Start of PASSAGE SHOWN
Exiting a major international airport in India is a sudden, multi-sensory body shock like no other I have ever experienced. Not only are you probably jet lagged ( if you came from Europe or the Americas), but you now have taxi drivers, porters, hotel scouts, and food vendors calling out at you from a dozen directions. Am I really this important? No, pale-skinned person, but your naive money is VIP! Hot, humid air hits your lungs as soon as a mash-up of smells that public health standards would make impossible in Europe and much of the U.S. (but not Hell’s Kitchen). Whoa! Your brain is about to explode with sensory overwhelm. If Flamin’ Hot Cheetos were a place, it would be Mumbai International Airport arrivals - just beyond the doors.
India’s religious diversity also strikes the keen observer who spends longer wandering independently (highly NOT recommended) or with local contacts (highly recommended). “The land of 33 million gods” may be a colonial British putdown of Indian polytheism that refuses to die,1 but figuratively, it conveys the impressive diversity of divine forms that Indians embrace in their lives. There are so many different sites of routine worship (from trees with paint and ribbons to hand-carved stone statues of lineage deities to thousand-year-old Brahmin temples financially overseen by state governments), names for the same root divinity, lineage deities galore, etc.
I spent three years as a researcher in the country. During this time, I found the diversity of religious infrastructure impressive. Still, the average level of individual religiosity is not much more than you’ll find among evangelical Christian Americans (but more than post-grad educated punks like me).
End of PASSAGE SHOWN
◆ WORK TASK 1:
Transcribe the passage on India between "Exiting a major" and "beyond the doors.", inclusive.
◆ WORK TASK 2:
In the passage on India, who calls out at a new arrival leaving the airport?
◆ WORK TASK 3:
According to the passage on India, how long did the writer spend as a researcher in the country?
None of the saved data entries are needed here.
Start of DATASET EXCERPTS
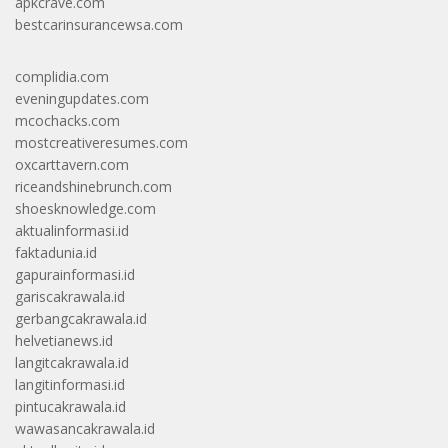
apkcrave.com
bestcarinsurancewsa.com
complidia.com
eveningupdates.com
mcochacks.com
mostcreativeresumes.com
oxcarttavern.com
riceandshinebrunch.com
shoesknowledge.com
aktualinformasi.id
faktadunia.id
gapurainformasi.id
gariscakrawala.id
gerbangcakrawala.id
helvetianews.id
langitcakrawala.id
langitinformasi.id
pintucakrawala.id
wawasancakrawala.id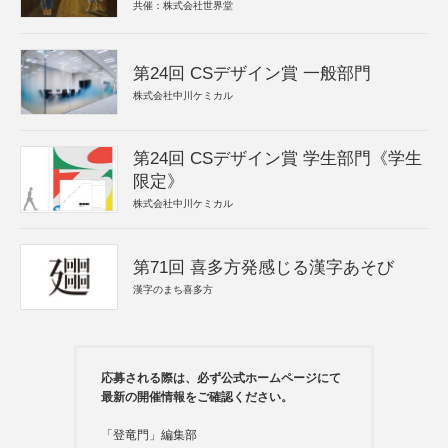
共催：株式会社世界堂
第24回 CSデザイン賞 一般部門
株式会社中川ケミカル
第24回 CSデザイン賞 学生部門《学生
限定》
株式会社中川ケミカル
第71回 喜多方発感じる漢字あそび
漢字のまち喜多方
応募される際は、必ず公式ホームページにて
最新の開催情報をご確認ください。
「登竜門」編集部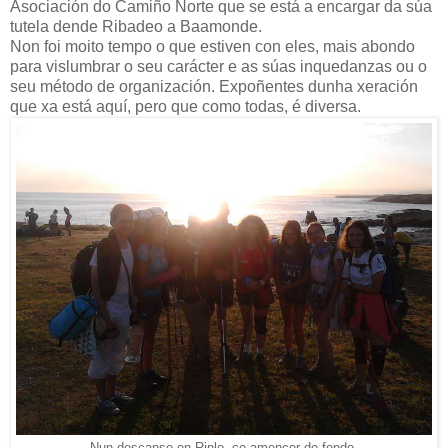
Asociación do Camiño Norte que se está a encargar da súa
tutela dende Ribadeo a Baamonde.
Non foi moito tempo o que estiven con eles, mais abondo
para vislumbrar o seu carácter e as súas inquedanzas ou o
seu método de organización. Expoñentes dunha xeración
que xa está aquí, pero que como todas, é diversa.
Nun descanso en Rinlo, co amencer de fondo.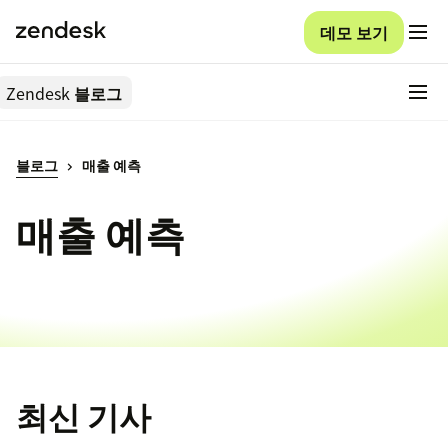
데모 보기
Zendesk
블로그
블로그
매출 예측
매출 예측
최신 기사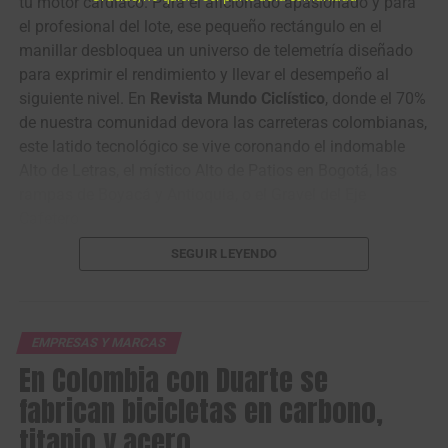
tu motor cardíaco. Para el aficionado apasionado y para
el profesional del lote, ese pequeño rectángulo en el
manillar desbloquea un universo de telemetría diseñado
para exprimir el rendimiento y llevar el desempeño al
siguiente nivel. En
Revista Mundo Ciclístico
, donde el 70%
de nuestra comunidad devora las carreteras colombianas,
este latido tecnológico se vive coronando el indomable
Alto de Letras, el místico Alto de Patios en Bogotá, las
rampas de Boyacá y Antioquia, o el Gravel del Eje
Cafetero.
SEGUIR LEYENDO
Ese fervor no se detiene en nuestras fronteras. Magene
guía hoy a quienes desafían las cumbres del Ajusco en
Ciudad de México, mitigan los vientos de la Patagonia
argentina o escalan los pasos andinos de Farellones en
EMPRESAS Y MARCAS
Santiago. Donde el terreno no perdona y la altitud asfixia,
En Colombia con Duarte se
este dispositivo se convierte en el guardián de la
fabrican bicicletas en carbono,
concentración absoluta.
titanio y acero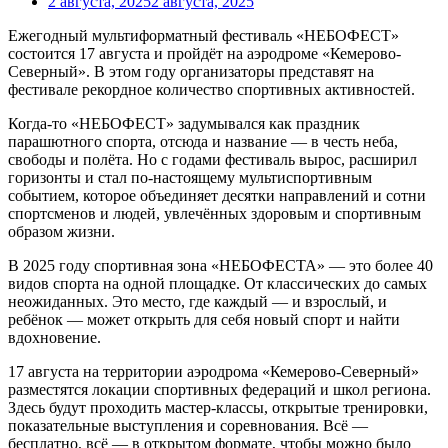
2 августа, 2025
2 августа, 2025
Ежегодный мультиформатный фестиваль «НЕБОФЕСТ»
состоится 17 августа и пройдёт на аэродроме «Кемерово-
Северный». В этом году организаторы представят на
фестивале рекордное количество спортивных активностей.
Когда-то «НЕБОФЕСТ» задумывался как праздник
парашютного спорта, отсюда и название — в честь неба,
свободы и полёта. Но с годами фестиваль вырос, расширил
горизонты и стал по-настоящему мультиспортивным
событием, которое объединяет десятки направлений и сотни
спортсменов и людей, увлечённых здоровым и спортивным
образом жизни.
В 2025 году спортивная зона «НЕБОФЕСТА» — это более 40
видов спорта на одной площадке. От классических до самых
неожиданных. Это место, где каждый — и взрослый, и
ребёнок — может открыть для себя новый спорт и найти
вдохновение.
17 августа на территории аэродрома «Кемерово-Северный»
разместятся локации спортивных федераций и школ региона.
Здесь будут проходить мастер-классы, открытые тренировки,
показательные выступления и соревнования. Всё —
бесплатно, всё — в открытом формате, чтобы можно было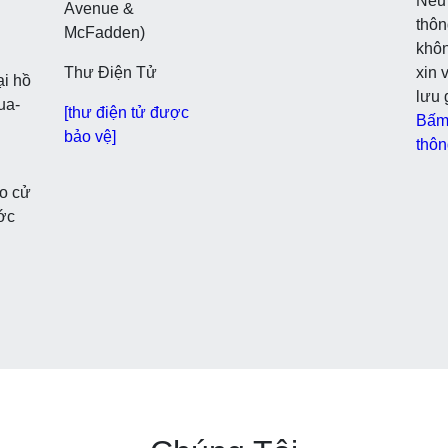
Nếu 
Avenue &
thông
McFadden)
khô
Thư Điện Tử
xin 
ại hồ
lưu 
ua-
[thư điện tử được
Bấm 
bảo vệ]
thông
o cử
ước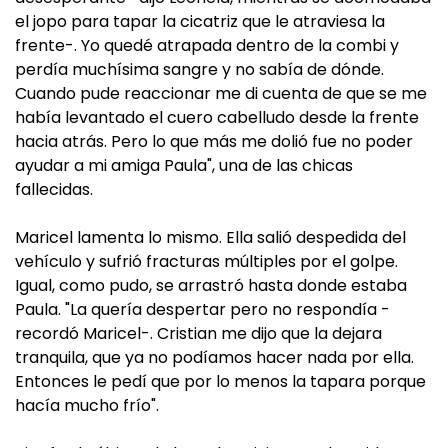
el jopo para tapar la cicatriz que le atraviesa la
frente-. Yo quedé atrapada dentro de la combi y
perdía muchísima sangre y no sabía de dónde.
Cuando pude reaccionar me di cuenta de que se me
había levantado el cuero cabelludo desde la frente
hacia atrás. Pero lo que más me dolió fue no poder
ayudar a mi amiga Paula", una de las chicas
fallecidas.
Maricel lamenta lo mismo. Ella salió despedida del
vehículo y sufrió fracturas múltiples por el golpe.
Igual, como pudo, se arrastró hasta donde estaba
Paula. "La quería despertar pero no respondía -
recordó Maricel-. Cristian me dijo que la dejara
tranquila, que ya no podíamos hacer nada por ella.
Entonces le pedí que por lo menos la tapara porque
hacía mucho frío".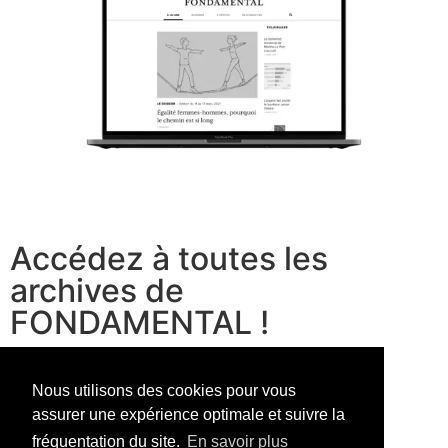
Accédez à toutes les
archives de
FONDAMENTAL !
voir les offres
Nous utilisons des cookies pour vous
assurer une expérience optimale et suivre la
fréquentation du site.
En savoir plus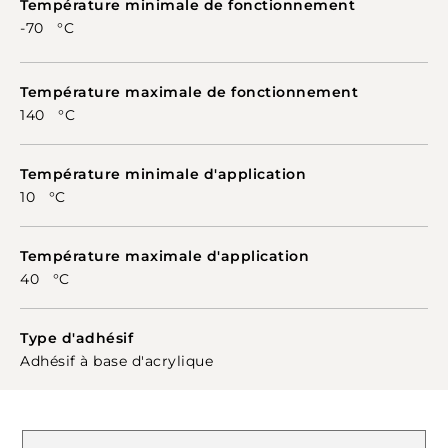
Température minimale de fonctionnement
-70 °C
Température maximale de fonctionnement
140 °C
Température minimale d'application
10 °C
Température maximale d'application
40 °C
Type d'adhésif
Adhésif à base d'acrylique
End of DATASET EXCERPTS
◆ RESPONSE AREA 1:
Exiting a major international airport in India is a sudden, multi-sensory body shock like no other I have ever experienced. Not only are you probably jet lagged ( if you came from Europe or the Americas), but you now have taxi drivers, porters, hotel scouts, and food vendors calling out at you from a dozen directions. Am I really this important? No, pale-skinned person, but your naive money is VIP! Hot, humid air hits your lungs as soon as a mash-up of smells that public health standards would make impossible in Europe and much of the U.S. (but not Hell’s Kitchen). Whoa! Your brain is about to explode with sensory overwhelm. If Flamin’ Hot Cheetos were a place, it would be Mumbai International Airport arrivals - just beyond the doors.

◆ RESPONSE AREA 2:
Taxi drivers, porters, hotel scouts, and food vendors.

◆ RESPONSE AREA 3:
Three years.